The question: What is a person? is more complex than it appears. Indeed, when we recognize the complexity of the question, and forget our assumption that a person should be a human being. We can no longer thing of a picture of homo sapiens, Vitruvian Man or his slightly obese contemporary counterpart, so the concept of a “person” becomes enigmatic.
What about: the bearer of something? The bearer of free will, or rights, or responsibilities? But this is begging the question. A person is recognized as a person when he is considered the bearer of these dignities. Francis Fukuyama writes about this in his recent book on “Identity”, following Hegel that history is the dialectical play of recognition, resulting in the liberal democratic society at the famous “end” of history. Philosophy in this sense is translating common sense into notions, not investigating some underlying substance.
Such “substance” is the domain of metaphysics and it seems dangerous to let that discipline decide what (who!) counts as a person and who doesn’t. This theoretical question will become extremely relevant of course in the impending era of artificial intelligence. As soon as “chatbots” portray the characteristics of personhood and manage to obfuscate the algorithmic origin of their utterance, we can expect action groups advocating a bill of rights for these computer programs. The right to live, for example, translates into a right not to be shut down.
Machines have to pass the Turing test, or generate enough doubt so we have to assume they could pass, in order to be considered persons. The ability to have a human-like conversation appears to be the only criterion for personhood. This seems to excludes other animals. I would argue that we should be as benevolent as we could be in our interpretation of what we count as a conversation.
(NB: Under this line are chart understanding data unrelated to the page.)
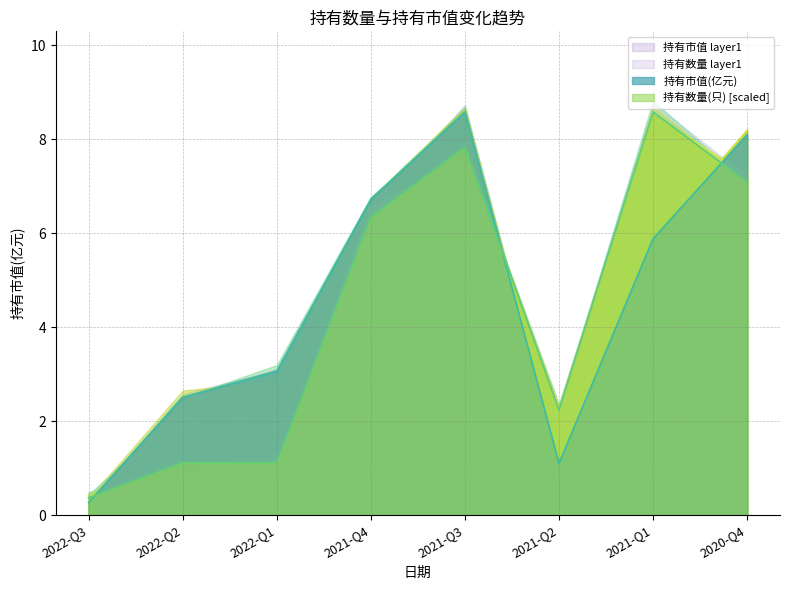

Rank the series by their average value, from lowest to highest.

持有数量(只), 持有市值(亿元)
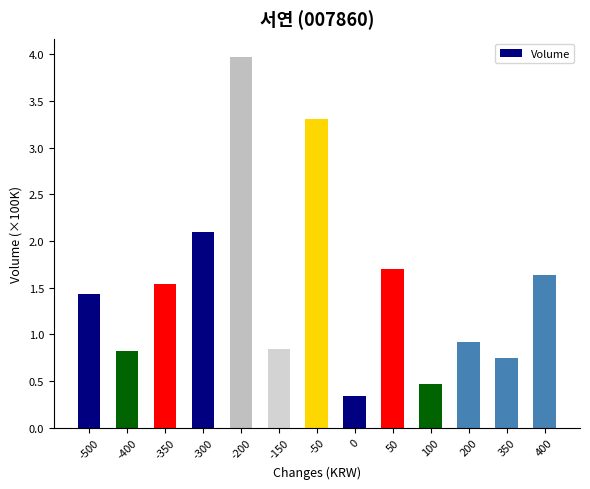

Where is the data nearest to the value 2?

-300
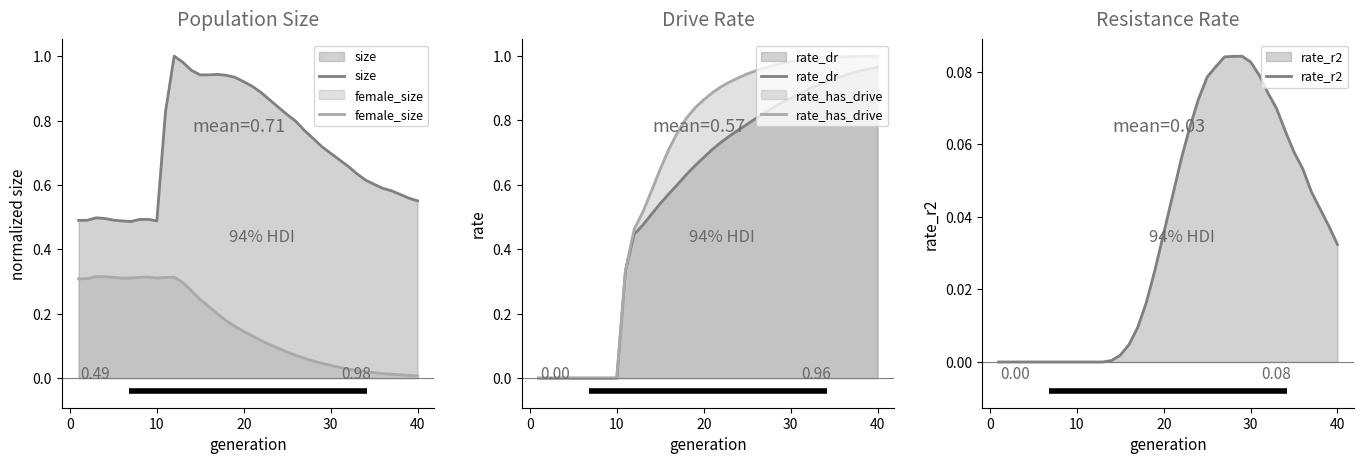

True or false: size and female_size intersect in this chart.

False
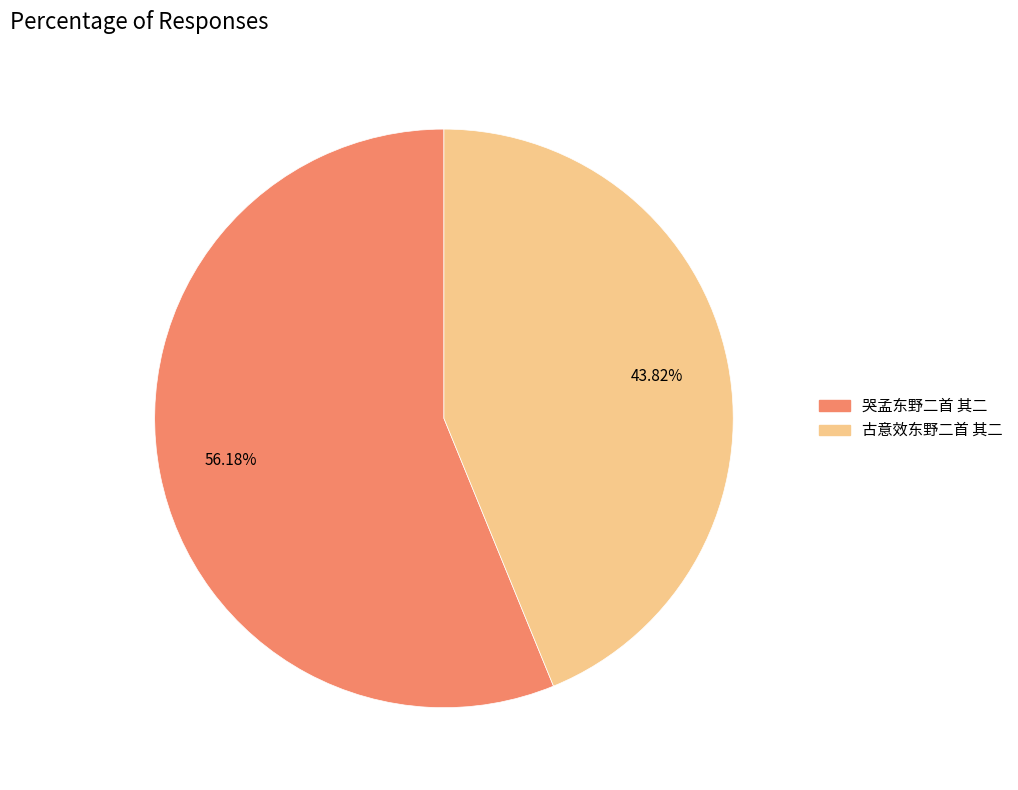

Does any single category account for the majority?

Yes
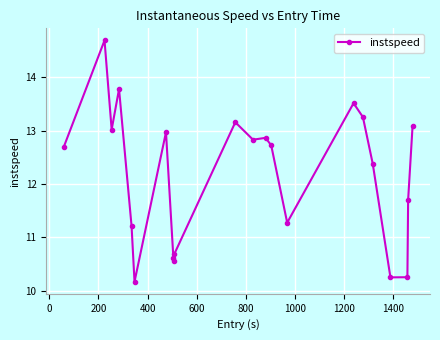

What is the difference between the maximum and minimum values?

4.5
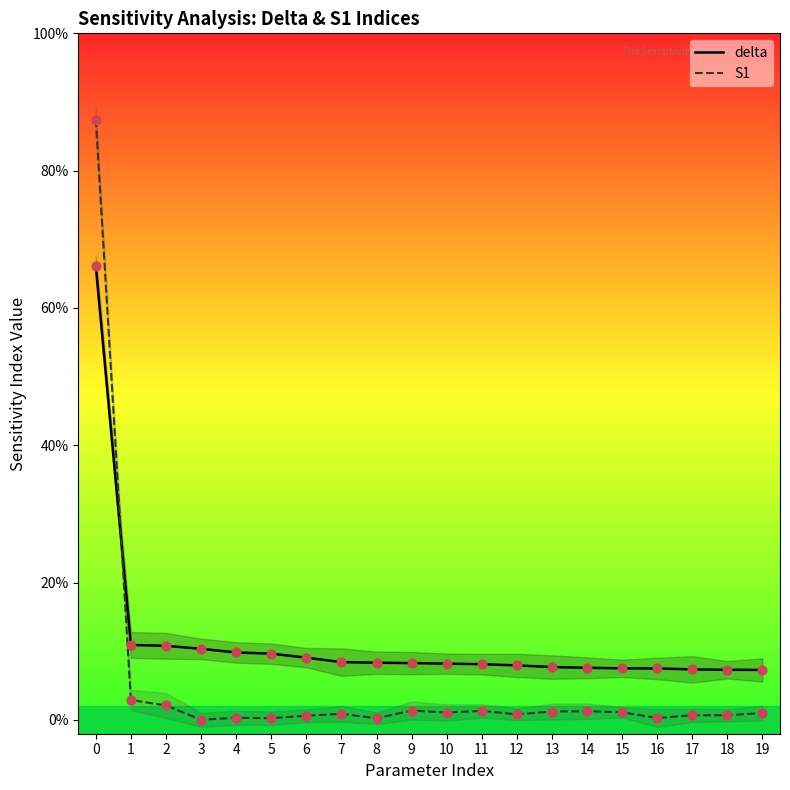

What is the total value across all series at 4?

0.1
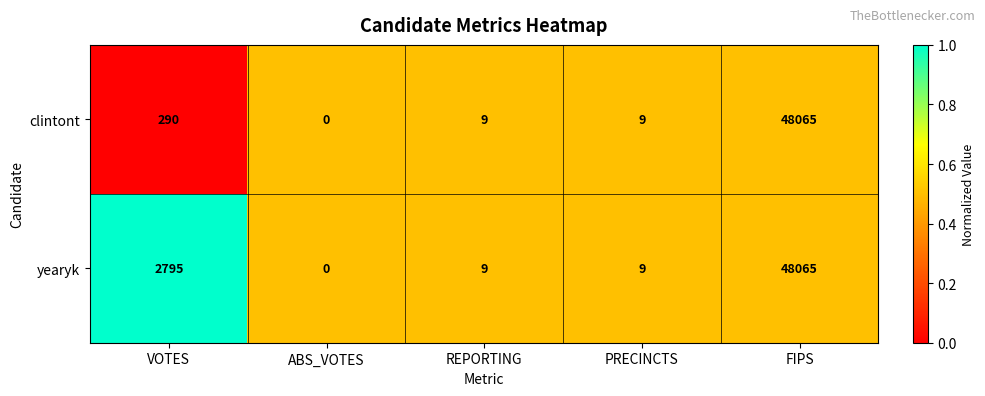

What is the maximum value shown in the chart?

48065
We talk to our companion animals or pets, and there sure is mutual understanding. Some animals also partake in the life of the mind. And just to be on the safe side, why don’t we include them all and assign them some sense of personhood, and a right to life, dignity and the pursuit of happiness?
Judging if we are dealing with a person becomes the responsible task of other persons, in which they give their best effort to discern symptoms of personhood. We are generous with personhood.